Par la suite, la classe vipran, de plus en plus obsédée par la préservation des ses privilèges sociaux, se fit plus oppressive. Pour maintenir leur domination, les viprans eurent recours à de nombreux stratagèmes, le plus puissant d'entre eux étant l'avilissement des modes de pensées des autres classes par la dissémination de superstitions et de complexes variés. De cette façon, ils corrompirent l'esprit des femmes avec de nombreux complexes d'infériorité, et les reléguèrent à des rôles serviles. Ainsi les femmes se virent dénier toute accès à l'éducation pendant la première ère vipran, dans les sociétés orientales comme occidentales.
Trop préoccupés par le confort et les privilèges, les vipras tombèrent peu à peu sous la domination des possesseurs de ces richesses, qui commencèrent à acheter leurs terres et à les employer à leur service. C'est de cette façon que se développa la classe marchande, infusant un dynamisme nouveau à la société. Une nouvelle machinerie sociale et politique fut crée, pour assurer à tous une plus grande liberté. L'habileté et le pragmatisme de la classe vaeshyan eurent graduellement raison du bourbier de superstitions et des institutions décadentes établies à la fin de l'ère vipran. En Europe et dans ses colonies, des ébauches de mouvements démocratiques, prirent place, conduisant à la chambre des communes en Grande Bretagne, à la révolution française, etc. et à une lente réduction de l'inégalité des sexes.

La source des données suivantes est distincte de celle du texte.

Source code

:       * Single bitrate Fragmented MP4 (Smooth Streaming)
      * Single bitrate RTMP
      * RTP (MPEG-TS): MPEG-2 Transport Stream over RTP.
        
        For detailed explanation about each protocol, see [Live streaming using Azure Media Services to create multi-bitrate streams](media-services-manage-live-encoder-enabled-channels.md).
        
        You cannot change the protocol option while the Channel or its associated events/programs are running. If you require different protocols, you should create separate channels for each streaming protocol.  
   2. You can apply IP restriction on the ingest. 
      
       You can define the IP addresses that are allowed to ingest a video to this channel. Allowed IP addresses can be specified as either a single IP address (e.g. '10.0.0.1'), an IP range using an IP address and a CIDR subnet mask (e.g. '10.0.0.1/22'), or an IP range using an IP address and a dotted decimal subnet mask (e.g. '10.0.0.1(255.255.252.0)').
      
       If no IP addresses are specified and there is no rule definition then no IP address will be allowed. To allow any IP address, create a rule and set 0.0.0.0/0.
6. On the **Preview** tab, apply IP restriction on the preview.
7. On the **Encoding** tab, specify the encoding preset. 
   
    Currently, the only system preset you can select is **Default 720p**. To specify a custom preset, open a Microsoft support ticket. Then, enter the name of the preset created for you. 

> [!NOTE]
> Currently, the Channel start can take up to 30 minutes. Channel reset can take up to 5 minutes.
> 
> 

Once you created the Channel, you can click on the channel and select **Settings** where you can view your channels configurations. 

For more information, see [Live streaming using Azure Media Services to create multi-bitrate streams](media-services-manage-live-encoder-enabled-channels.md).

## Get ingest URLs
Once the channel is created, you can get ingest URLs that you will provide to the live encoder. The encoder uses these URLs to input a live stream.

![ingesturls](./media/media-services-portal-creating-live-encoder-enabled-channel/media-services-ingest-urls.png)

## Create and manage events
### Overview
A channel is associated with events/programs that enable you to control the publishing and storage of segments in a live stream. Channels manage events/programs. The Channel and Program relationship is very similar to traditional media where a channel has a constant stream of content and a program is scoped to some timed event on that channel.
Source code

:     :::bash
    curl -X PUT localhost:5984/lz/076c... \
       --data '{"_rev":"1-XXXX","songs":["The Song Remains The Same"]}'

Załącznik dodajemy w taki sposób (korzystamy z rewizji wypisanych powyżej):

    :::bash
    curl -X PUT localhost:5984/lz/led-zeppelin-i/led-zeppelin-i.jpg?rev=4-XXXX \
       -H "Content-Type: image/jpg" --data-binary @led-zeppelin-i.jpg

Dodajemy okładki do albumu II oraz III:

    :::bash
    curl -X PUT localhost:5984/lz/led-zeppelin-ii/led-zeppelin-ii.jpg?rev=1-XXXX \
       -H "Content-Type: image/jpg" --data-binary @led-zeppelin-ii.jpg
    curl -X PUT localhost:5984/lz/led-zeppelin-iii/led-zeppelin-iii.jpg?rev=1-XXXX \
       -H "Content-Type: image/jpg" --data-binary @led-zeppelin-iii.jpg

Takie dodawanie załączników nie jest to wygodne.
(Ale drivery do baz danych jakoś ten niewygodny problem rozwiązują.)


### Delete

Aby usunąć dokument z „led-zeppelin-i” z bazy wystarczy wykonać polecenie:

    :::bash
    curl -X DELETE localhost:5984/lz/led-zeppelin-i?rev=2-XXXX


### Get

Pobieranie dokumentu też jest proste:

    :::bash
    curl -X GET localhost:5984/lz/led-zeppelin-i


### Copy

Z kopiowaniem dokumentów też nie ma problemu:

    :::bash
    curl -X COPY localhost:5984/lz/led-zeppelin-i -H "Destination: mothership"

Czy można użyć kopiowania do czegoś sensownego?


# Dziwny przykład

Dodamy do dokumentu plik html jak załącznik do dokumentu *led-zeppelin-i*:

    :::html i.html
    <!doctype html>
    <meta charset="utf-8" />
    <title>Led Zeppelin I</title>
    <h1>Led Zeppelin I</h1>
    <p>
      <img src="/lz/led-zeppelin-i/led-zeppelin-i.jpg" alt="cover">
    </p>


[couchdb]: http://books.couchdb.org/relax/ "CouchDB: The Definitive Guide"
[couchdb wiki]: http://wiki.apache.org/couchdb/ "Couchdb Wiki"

L'impérialisme européen et plus tardivement japonais, sont également des sous-produits de l'ère vaeshyan. En effet, aux yeux des amasseurs, tout, même un être humain, devient un moyen de réaliser du profit. Cette vision s'imposa progressivement à la société, alors que la classe amasseuse, initialement sous le patronage de l'église ou de nations rebelles comme l'Angleterre, utilisa les qualités martiales de la classe ks'attriya pour attaquer des navires ennemis et coloniser le monde. Le but de cette entreprise était seulement d'extraire un maximum de ressources, y compris les esclaves, pour fabriquer et vendre des produits. C'est ainsi que la classe marchande construisit toutes les nations industrialisées du monde.
Pendant le déclin de l'âge marchande, l'économie est poussée vers une plus grande efficacité, dans un effort pour maximiser les profits. Ceci se fait au détriment de l'emploi et du pouvoir d'achat des travailleurs. En outre, l'environnement est détruit par le développement d'une société de consommation. L'argent devient hyper-centralisé et circule moins dans la société, ce qui réduit le pouvoir d'achat de la population. Nombre d'intellectuels et de guerriers sont réduits à la condition économique des shu'dras. Ce sont ces mêmes intellectuels et guerriers mécontents, qui un jour, désespérés par la pauvreté et l'échec des marchés financiers, réussiront à soulever le peuple, pour reprendre le contrôle de l'économie et des structures sociales. Ceci marque la fin de l'ère marchande et le commencement d'une nouvelle ère shu'dra. Bien que techniquement parlant, une société shu'dra devrait émerger après le renversement de l'ordre vaeshyan, cette ère shu'dra (essentiellement anarchique), se termine dès que les leaders de la révolution solidifient leur position et leur pouvoir. Par exemple, la révolution prolétarienne des pays communistes, commençant avec la Russie, représentent cette phase du cycle social: une domination vaeshyan terminée par une révolution shu'dra, aboutissant à une nouvelle société ks'attriya. De cette façon, le mouvement cyclique de la société se poursuit, et l'humanité entre dans la deuxième spirale du cycle social.